DOE backs cellulosic ethanol, energy policies

By Bryan Sims | September 08, 2008
The U.S. DOE recently doled out a variety of funds to accelerate the development of cellulosic ethanol production. The recipients, which included academia, businesses and an association, are exploring many feedstock options and process technologies to help our country reduce its dependence on foreign oil.

On July 31, the DOE awarded grants totaling $10 million to 10 universities and research institutes under a joint DOE-USDA program that began in 2006 to advance fundamental research in biomass genomics, and further the use of cellulosic plant material for bioenergy and biofuels production. Colorado State University was awarded $1.5 million, the highest amount, to explore rice plants, according to Jan Leach, a professor in the department of bioagricultural sciences and pest management at CSU, and lead researcher on the project. For a complete list of award winners, read the August EPM Web exclusive at

Amherst, Mass.-based SunEthanol Inc. was awarded a $750,000 contract from the DOE in August, the company's fourth from the DOE this year. The award, a follow-up to the successful completion of a one-year Phase I grant, will help advance the development and commercialization of the company's patented Complete Cellulosic Conversion process that uses its QMicrobe technology, which SunEthanol claims can convert a wide range of plant and organic materials directly into ethanol. "The projects are underway in stages," said Jef Sharp, SunEthanol's executive vice president. "Things are moving very quickly."

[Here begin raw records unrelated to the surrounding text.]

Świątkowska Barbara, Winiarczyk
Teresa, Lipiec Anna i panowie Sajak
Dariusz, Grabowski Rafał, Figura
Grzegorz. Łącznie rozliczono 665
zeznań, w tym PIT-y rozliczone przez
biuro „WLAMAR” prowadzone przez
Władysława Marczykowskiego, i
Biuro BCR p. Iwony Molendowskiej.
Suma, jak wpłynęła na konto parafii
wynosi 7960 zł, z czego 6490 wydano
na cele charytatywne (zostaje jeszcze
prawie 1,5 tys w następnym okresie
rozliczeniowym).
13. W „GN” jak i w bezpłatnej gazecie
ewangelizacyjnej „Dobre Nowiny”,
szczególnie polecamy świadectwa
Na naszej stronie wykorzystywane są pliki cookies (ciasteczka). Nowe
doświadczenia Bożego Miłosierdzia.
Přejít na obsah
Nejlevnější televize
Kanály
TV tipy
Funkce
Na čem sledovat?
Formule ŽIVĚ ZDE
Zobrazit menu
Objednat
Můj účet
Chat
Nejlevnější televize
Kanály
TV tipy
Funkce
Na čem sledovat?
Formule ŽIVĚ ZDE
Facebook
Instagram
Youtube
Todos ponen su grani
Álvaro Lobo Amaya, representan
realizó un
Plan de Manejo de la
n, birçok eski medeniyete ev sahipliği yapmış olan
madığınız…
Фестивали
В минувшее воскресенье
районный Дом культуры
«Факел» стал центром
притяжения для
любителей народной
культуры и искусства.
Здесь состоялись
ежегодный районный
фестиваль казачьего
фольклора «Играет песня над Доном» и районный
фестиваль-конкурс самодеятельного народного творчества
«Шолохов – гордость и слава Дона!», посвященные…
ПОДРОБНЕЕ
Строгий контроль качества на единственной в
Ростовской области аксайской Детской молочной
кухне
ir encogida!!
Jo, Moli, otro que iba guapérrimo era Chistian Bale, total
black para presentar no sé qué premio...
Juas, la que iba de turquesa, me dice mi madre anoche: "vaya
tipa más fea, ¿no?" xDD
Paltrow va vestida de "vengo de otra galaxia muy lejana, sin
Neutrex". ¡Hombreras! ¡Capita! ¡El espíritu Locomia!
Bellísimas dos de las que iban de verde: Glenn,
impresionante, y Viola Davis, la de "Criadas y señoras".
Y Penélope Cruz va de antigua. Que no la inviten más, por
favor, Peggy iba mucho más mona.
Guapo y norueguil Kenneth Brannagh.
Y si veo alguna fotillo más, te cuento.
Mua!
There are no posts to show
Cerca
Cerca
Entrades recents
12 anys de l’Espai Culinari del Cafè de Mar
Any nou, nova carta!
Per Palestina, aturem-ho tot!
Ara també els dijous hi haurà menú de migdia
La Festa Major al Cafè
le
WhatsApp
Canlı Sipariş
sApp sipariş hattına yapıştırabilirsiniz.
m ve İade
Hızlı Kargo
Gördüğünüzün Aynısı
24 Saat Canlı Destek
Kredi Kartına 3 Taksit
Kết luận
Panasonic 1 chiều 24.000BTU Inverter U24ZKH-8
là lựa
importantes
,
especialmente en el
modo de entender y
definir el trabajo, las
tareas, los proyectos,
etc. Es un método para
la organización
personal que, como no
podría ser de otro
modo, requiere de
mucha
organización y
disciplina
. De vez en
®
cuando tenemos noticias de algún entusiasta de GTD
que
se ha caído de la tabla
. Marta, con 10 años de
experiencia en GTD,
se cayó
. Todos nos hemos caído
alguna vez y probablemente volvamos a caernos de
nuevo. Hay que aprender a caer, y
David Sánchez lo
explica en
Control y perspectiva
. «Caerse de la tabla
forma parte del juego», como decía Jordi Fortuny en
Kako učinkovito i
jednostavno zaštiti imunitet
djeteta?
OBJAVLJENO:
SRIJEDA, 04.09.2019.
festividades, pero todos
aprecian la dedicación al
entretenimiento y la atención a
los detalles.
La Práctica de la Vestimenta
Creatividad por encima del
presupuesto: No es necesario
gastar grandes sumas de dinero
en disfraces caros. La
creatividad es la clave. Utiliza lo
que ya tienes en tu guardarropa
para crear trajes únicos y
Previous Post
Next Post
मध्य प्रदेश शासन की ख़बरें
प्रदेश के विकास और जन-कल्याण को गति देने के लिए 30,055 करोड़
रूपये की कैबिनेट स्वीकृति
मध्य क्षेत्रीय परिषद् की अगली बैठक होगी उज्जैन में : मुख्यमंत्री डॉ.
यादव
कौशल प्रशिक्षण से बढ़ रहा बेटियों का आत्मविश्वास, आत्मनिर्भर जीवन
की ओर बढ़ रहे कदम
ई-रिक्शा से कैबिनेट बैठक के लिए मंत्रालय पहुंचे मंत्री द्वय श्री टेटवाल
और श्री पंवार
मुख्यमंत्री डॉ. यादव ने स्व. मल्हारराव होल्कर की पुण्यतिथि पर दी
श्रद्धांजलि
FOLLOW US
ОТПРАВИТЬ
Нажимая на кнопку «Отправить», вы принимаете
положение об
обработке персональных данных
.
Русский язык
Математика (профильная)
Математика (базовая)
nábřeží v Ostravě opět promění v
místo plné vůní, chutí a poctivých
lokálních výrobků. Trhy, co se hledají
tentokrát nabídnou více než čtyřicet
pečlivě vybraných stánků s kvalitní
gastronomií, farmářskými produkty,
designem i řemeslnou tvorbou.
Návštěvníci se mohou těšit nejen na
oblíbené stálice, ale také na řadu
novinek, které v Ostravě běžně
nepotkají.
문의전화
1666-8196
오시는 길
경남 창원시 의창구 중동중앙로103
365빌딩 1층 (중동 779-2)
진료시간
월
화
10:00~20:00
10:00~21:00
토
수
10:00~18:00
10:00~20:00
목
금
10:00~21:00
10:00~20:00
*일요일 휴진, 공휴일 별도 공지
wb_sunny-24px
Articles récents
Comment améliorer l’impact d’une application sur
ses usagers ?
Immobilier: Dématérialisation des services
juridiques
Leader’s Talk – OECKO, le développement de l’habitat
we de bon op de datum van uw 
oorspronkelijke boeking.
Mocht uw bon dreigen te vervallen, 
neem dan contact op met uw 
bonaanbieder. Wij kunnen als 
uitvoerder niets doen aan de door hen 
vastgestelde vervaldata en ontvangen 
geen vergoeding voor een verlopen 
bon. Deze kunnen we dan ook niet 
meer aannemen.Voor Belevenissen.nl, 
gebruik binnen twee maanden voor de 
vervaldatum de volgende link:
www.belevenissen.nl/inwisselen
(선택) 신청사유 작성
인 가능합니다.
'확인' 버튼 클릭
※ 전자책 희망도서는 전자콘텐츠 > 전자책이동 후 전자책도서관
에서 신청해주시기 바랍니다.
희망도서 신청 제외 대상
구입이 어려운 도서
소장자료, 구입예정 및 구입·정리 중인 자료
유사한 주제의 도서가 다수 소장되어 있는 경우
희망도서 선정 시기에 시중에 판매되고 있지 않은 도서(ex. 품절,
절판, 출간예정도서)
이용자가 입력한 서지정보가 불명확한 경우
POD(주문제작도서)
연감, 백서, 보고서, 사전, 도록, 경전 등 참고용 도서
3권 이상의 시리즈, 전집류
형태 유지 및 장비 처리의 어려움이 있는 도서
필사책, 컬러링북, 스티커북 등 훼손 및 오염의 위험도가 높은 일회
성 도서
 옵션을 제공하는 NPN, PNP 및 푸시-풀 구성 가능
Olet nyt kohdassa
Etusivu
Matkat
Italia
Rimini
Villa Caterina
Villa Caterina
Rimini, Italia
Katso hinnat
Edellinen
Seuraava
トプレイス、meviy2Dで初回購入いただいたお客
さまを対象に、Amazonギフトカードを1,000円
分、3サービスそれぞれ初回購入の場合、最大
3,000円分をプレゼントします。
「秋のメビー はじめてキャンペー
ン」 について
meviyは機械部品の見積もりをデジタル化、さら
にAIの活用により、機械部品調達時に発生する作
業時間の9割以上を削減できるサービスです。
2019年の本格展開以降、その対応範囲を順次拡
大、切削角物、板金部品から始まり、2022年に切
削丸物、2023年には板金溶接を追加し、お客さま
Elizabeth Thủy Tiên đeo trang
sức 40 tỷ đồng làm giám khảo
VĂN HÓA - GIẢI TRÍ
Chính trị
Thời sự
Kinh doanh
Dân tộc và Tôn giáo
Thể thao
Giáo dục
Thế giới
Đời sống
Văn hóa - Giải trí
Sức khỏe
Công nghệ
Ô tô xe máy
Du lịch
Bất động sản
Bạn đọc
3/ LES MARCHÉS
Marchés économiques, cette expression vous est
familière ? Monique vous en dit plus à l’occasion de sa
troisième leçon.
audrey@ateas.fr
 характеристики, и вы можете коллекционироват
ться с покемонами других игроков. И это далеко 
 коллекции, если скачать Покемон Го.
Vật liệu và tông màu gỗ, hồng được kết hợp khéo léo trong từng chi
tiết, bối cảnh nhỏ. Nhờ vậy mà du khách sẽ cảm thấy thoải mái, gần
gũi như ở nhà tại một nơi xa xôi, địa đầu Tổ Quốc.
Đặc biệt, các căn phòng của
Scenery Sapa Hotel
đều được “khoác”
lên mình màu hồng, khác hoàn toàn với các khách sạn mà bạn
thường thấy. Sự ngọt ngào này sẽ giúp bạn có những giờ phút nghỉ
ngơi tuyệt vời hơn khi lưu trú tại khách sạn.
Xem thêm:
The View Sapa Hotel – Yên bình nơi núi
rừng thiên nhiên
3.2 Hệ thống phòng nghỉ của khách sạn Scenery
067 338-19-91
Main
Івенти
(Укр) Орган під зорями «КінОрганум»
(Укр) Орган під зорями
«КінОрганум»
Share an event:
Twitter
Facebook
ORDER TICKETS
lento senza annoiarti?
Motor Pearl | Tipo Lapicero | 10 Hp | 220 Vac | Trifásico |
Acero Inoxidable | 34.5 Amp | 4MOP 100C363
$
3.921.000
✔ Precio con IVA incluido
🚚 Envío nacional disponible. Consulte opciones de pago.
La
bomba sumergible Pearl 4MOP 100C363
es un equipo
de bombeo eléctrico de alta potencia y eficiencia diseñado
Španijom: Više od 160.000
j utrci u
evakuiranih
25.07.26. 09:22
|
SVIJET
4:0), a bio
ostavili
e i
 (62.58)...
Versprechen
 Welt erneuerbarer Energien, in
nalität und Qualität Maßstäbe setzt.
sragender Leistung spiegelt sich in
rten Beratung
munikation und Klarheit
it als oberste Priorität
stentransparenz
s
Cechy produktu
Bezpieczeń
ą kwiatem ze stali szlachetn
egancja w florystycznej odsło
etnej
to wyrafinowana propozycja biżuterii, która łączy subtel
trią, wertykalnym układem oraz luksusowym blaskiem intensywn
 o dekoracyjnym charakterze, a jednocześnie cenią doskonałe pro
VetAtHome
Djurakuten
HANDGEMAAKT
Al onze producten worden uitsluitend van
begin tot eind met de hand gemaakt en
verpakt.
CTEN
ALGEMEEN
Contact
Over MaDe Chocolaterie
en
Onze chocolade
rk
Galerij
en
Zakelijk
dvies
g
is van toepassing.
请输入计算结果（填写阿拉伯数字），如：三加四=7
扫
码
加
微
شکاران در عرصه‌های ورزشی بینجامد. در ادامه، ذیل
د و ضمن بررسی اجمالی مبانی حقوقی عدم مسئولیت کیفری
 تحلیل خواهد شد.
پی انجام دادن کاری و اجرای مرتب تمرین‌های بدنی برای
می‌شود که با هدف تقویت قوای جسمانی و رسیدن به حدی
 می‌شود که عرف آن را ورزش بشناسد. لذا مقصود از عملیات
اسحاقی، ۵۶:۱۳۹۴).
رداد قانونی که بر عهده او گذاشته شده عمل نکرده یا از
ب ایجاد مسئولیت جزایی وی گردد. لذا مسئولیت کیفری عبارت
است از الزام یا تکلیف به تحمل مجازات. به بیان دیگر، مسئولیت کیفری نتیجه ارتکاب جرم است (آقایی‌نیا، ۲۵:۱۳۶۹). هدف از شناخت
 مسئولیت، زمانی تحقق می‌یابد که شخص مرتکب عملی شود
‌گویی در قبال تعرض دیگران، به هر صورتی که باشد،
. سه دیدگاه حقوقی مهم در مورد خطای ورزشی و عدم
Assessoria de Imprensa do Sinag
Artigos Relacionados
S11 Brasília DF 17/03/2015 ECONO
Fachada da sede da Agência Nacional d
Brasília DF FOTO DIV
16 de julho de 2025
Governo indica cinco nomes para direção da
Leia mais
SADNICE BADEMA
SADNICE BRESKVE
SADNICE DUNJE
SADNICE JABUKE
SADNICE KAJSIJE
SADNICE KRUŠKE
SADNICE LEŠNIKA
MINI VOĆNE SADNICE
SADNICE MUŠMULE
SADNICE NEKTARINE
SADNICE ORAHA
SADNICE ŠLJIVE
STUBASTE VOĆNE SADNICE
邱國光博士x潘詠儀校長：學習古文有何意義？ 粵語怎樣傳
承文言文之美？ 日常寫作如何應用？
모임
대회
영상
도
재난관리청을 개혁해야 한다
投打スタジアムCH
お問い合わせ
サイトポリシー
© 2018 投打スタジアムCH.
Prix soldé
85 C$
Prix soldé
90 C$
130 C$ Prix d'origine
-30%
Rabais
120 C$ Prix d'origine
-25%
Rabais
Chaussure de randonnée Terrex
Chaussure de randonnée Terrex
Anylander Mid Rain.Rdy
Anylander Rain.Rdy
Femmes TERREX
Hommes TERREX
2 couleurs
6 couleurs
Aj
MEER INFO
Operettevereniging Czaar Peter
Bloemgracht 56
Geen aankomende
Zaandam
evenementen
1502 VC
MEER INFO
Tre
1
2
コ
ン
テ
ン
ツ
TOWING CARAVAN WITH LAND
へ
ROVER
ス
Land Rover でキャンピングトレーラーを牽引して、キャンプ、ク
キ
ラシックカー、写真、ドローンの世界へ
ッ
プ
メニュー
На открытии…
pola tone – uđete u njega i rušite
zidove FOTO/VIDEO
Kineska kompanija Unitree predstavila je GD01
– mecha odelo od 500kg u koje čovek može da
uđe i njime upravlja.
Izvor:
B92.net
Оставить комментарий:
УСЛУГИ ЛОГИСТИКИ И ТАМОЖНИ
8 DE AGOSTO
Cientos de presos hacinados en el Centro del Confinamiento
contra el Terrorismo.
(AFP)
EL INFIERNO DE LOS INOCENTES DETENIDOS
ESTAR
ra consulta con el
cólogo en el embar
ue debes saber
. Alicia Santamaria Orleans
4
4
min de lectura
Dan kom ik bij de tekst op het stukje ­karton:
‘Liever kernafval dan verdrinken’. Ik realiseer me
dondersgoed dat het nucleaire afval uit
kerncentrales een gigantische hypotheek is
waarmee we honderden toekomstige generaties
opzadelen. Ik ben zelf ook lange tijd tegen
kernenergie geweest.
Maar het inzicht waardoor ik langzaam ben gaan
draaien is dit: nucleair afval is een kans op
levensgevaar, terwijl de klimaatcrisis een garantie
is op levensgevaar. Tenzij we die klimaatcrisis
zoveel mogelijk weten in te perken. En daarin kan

BlueFire Ethanol Fuels Inc. recently received its first installment of a DOE grant initially awarded in March 2007 for the development of BlueFire Mecca LLC, a 17 MMgy cellulosic ethanol plant near Palm Springs, Calif. The facility will use wood wastes and other refuse-derived biomass as feedstocks. According to BlueFire President, Chairman and Chief Executive Officer Arnold Klann, the company intends to break ground on the plant next year. Start-up is expected before 2010. To help with this endeavor, BlueFire announced Aug. 1 that it had signed an agreement with Amalgamated Research Inc. for the exclusive rights to its Simulated Moving Bed Chromatographic Separation Technology. The technology will specifically aid BlueFire's acid hydrolysis process, which converts cellulose to ethanol, by recovering 99 percent of the entrained sugars in the acid/sugar stream. "This is history-making, and we're excited because we believe we're going to be building many more of these facilities in the future," Klann said.

In an effort to support energy policies at the state level, the DOE awarded $850,000 to the National Governors Association, which is seeking to develop and deploy cleaner sources of energy to power vehicles, homes and workplaces more efficiently. This goal is part of a clean energy initiative set forth by Minnesota Gov. Tim Pawlenty, whose NGA chairmanship ended July 14. The DOE funding will support one year of the five-year plan, and more funding will be issued in the future, according to Christopher Cashman, spokesman for the NGA.